(Stored data entries)
-------------------------
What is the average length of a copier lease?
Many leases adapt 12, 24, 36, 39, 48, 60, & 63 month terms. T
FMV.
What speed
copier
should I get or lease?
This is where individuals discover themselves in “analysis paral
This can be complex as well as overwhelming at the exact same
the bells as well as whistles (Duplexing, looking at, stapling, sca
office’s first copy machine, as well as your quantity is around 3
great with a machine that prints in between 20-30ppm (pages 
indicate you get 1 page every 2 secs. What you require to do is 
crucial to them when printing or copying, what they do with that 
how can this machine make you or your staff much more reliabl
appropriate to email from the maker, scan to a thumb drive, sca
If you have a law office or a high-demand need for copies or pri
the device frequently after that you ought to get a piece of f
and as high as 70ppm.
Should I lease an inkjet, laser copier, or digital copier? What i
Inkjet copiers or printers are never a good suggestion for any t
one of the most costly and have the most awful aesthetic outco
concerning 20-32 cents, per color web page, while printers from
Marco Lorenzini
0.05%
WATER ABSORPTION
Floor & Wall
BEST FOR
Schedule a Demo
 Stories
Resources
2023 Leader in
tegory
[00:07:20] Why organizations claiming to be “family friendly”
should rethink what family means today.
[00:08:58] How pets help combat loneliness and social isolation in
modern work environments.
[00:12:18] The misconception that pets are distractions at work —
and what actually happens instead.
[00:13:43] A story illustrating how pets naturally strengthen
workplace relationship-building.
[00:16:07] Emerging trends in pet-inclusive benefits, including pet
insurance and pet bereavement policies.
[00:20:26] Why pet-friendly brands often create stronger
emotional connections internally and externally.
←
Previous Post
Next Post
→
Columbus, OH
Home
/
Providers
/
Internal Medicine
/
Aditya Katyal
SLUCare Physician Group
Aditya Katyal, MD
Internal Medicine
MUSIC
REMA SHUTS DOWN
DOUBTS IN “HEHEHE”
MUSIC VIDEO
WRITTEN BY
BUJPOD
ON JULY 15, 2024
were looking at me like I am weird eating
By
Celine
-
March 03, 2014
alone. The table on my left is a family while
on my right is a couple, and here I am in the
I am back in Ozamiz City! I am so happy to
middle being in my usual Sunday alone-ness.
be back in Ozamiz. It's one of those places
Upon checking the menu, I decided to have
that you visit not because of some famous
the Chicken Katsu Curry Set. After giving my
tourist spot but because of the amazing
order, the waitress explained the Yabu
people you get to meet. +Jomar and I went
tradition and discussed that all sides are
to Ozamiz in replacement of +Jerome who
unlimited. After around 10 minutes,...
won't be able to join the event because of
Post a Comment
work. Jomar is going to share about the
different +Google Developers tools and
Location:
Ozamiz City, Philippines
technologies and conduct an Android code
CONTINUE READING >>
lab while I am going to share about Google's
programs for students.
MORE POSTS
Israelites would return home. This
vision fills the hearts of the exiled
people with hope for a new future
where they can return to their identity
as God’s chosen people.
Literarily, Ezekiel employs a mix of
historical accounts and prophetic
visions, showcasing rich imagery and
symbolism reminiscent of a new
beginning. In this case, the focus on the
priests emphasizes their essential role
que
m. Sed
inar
-------------------------
• Work instruction:
From the records above, pull out every line containing the word "people".

• Answer space:
people you get to meet. +Jomar and I went
people with hope for a new future
as God’s chosen people.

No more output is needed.